Unfortunately, the government did not even come close to living up to its own rhetoric regarding the day. On the 25th September 2000 the Home Office Race Equality Unit, signed a ‘Statement of Commitment’, point three of which stated:

We must make sure that future generations understand the causes of the Holocaust and reflect upon its consequences. We vow to remember the victims of Nazi persecution and of all genocides” (own stress).

Yet the British Government's official policy was to exclude any mention of the Armenian Genocide from Holocaust Memorial Day.

The reason why was given by the Home Office Minister Mike O’Brien, who was responsible for the day, in reply to a Parliamentary Question on the 30th November stating that the day "is focused on learning the lessons of the Holocaust and other more recent atrocities that raise similar issues.” Though this was understandable, it seemed incomprehensible that the government would not want the Armenian Genocide, where 1.5 million people died, mentioned at any point during the two hour commemoration.

The explaination might lie in that the British Government's decision pleased Turkey.
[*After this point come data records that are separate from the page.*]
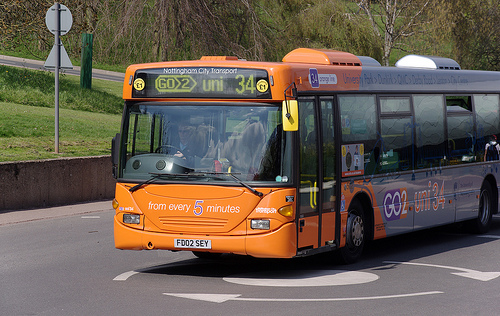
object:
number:
[193, 199, 203, 215]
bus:
[110, 48, 499, 262]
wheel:
[341, 195, 370, 262]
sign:
[42, 0, 76, 70]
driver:
[173, 122, 192, 158]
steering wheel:
[154, 145, 183, 154]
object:
[208, 157, 226, 172]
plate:
[174, 238, 212, 249]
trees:
[145, 11, 265, 50]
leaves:
[439, 29, 473, 56]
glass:
[163, 123, 242, 169]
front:
[115, 60, 295, 256]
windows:
[356, 91, 467, 177]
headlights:
[246, 217, 273, 232]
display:
[152, 65, 256, 98]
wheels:
[477, 181, 493, 233]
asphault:
[47, 220, 127, 311]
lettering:
[201, 74, 256, 94]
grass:
[15, 141, 25, 147]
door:
[294, 94, 340, 253]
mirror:
[283, 99, 298, 131]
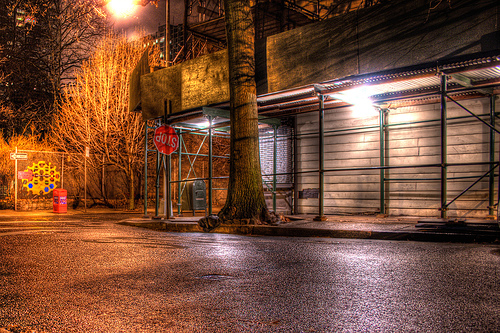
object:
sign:
[10, 153, 29, 161]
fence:
[0, 148, 218, 210]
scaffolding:
[141, 13, 498, 83]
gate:
[18, 150, 91, 242]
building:
[127, 11, 500, 226]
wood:
[128, 44, 154, 120]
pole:
[163, 154, 175, 219]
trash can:
[53, 187, 68, 214]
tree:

On the 24th of April, 2000, (coincidentally, the day on which Armenians wordwide commemorate the genocide) the Istanbul Sabah ran an article which stated that the Armenian community had been applying for the Armenian Genocide to be,

"commemorated on the 'Day to Remember Victims of Genocide'"... The response of the British government rejecting this demand was stated in a letter signed by Neil Frater, an official of the Department of Racial Equality of the Home Office. The letter said: 'The Armenian genocide consists of only allegations. Consequently we cannot condem it.'"

CRAG’s policy on Britain’s commemration was that though we viewed the aims and aspirations of the day to be highly worthwhile and commendable, we regreted that this was been done in a manner to mask the reality of the Armenian Genocide, which was so relevant to the lessons of Holocaust Memorial Day.

This exclusion manifested itself in that the Armenian Genocide, was the only 20th Century genocide not included by the Home Office (race equality unit) for remmeberance during the commemoration. This decision was taken for political reasons, namely the Turkish Governments denial of the Armenian Genocide.

CRAG fully welcomed that the Cambodian, Rwandan and Balkan genocide were included along with the Holocaust for commemoration and remmeberance, as their can be no pecking order to suffering. But, it is clear to see that the Armenian Genocides exclusion was clearly part of the long-standing British policy of denial, and as such we are deeply disapointed that a day to reflect and lean about the attrociatous events of the 20th Century should at the same time be used to deny genocide, the Armenian Genocide.

We hope that at future commemorations the Armenian Genocide, the first genocide of the modern era, will be given the consideration that it demands, and not be silenced to appease Turkey.